* Treason uncloaked / Broken peer again
@ 2009-02-21 19:58 Greg Lindahl
2009-02-21 21:34 ` Ilpo Järvinen
0 siblings, 1 reply; 10+ messages in thread
From: Greg Lindahl @ 2009-02-21 19:58 UTC (permalink / raw)
To: netdev
A recent set of fiddling to our web crawler has resulted in crawled
Linux hosts frequently getting "Treason uncloaked" messages in their
dmesg. This has resulted in a modest amount of hate mail, surprisingly
little given that we crawl millions of hosts per day.
We're running the RHEL 5.2's kernel, and I have a remote webserver of
my own running RHEL 5.2 that's getting the messages. If you look in
your own webserver dmesg and see treason emanating from
38.108.180.XXX/24, that's me.
Unfortunately, I haven't made the thing deterministic. My suspicion is
that there's another bug similar to:
http://github.com/github/linux-2.6/commit/2ad41065d9fe518759b695fc2640cf9c07261dd2
Any advice on how to narrow down the bug? I was hoping I could get a
tcpdump of a treasonous conversation and hand it over to you guys.
-- greg
^ permalink raw reply [flat|nested] 10+ messages in thread
* Re: Treason uncloaked / Broken peer again
2009-02-21 19:58 Treason uncloaked / Broken peer again Greg Lindahl
@ 2009-02-21 21:34 ` Ilpo Järvinen
2009-02-21 21:50 ` Greg Lindahl
2009-02-26 6:30 ` Greg Lindahl
0 siblings, 2 replies; 10+ messages in thread
From: Ilpo Järvinen @ 2009-02-21 21:34 UTC (permalink / raw)

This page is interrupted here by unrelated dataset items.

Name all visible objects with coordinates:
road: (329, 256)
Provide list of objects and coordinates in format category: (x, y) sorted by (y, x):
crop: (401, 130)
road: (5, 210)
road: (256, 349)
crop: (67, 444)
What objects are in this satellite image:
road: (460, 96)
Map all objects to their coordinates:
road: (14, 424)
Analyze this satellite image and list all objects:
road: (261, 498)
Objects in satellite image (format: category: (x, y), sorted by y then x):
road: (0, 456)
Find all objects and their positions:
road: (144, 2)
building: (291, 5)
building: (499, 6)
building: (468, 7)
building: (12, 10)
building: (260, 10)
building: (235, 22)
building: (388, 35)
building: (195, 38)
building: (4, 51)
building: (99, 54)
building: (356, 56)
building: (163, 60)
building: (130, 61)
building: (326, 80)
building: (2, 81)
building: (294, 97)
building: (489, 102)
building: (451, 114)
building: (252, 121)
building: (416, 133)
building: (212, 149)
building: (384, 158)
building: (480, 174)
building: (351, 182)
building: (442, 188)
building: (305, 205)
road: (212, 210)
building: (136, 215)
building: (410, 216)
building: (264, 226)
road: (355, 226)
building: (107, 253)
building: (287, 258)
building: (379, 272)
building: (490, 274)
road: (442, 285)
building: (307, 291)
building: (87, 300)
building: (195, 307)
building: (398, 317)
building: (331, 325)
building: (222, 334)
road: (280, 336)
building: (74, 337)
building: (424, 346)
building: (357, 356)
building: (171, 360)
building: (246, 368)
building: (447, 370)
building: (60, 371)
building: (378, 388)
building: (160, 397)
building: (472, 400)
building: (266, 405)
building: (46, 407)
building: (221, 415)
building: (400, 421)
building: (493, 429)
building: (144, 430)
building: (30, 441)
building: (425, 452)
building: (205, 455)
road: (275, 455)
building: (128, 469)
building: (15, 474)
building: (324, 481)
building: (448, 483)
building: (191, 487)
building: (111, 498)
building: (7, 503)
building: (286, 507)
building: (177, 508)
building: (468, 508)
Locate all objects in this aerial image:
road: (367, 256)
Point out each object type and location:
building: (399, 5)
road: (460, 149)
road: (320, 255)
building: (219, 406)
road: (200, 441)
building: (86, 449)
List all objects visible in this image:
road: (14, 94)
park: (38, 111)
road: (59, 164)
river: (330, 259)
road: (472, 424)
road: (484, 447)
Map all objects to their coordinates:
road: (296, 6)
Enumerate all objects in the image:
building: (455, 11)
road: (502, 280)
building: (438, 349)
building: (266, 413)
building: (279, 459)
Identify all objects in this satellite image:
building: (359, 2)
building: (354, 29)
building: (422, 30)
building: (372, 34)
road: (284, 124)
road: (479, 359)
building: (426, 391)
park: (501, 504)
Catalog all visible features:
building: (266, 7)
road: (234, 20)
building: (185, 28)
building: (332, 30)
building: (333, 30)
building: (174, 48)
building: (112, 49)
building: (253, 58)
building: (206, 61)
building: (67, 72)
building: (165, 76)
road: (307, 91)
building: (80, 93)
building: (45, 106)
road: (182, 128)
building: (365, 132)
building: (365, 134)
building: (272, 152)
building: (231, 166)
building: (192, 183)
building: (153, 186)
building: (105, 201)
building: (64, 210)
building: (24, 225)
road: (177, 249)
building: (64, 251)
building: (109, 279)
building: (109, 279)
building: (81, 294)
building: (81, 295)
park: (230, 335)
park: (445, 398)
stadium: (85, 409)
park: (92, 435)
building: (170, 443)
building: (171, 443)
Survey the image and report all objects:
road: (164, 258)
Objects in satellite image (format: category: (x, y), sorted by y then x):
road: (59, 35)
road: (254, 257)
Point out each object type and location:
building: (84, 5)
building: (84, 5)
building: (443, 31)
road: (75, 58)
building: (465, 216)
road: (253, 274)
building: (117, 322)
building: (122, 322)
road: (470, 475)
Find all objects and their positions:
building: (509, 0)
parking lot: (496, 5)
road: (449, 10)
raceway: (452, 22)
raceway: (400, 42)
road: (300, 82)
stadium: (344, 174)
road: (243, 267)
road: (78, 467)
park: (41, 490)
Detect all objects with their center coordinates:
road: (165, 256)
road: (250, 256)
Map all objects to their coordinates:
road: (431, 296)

To: Greg Lindahl; +Cc: Netdev
On Sat, 21 Feb 2009, Greg Lindahl wrote:
> A recent set of fiddling to our web crawler has resulted in crawled
> Linux hosts frequently getting "Treason uncloaked" messages in their
> dmesg. This has resulted in a modest amount of hate mail, surprisingly
> little given that we crawl millions of hosts per day.
>
> We're running the RHEL 5.2's kernel, and I have a remote webserver of
> my own running RHEL 5.2 that's getting the messages. If you look in
> your own webserver dmesg and see treason emanating from
> 38.108.180.XXX/24, that's me.
>
> Unfortunately, I haven't made the thing deterministic. My suspicion is
> that there's another bug similar to:
>
> http://github.com/github/linux-2.6/commit/2ad41065d9fe518759b695fc2640cf9c07261dd2
>
> Any advice on how to narrow down the bug? I was hoping I could get a
> tcpdump of a treasonous conversation and hand it over to you guys.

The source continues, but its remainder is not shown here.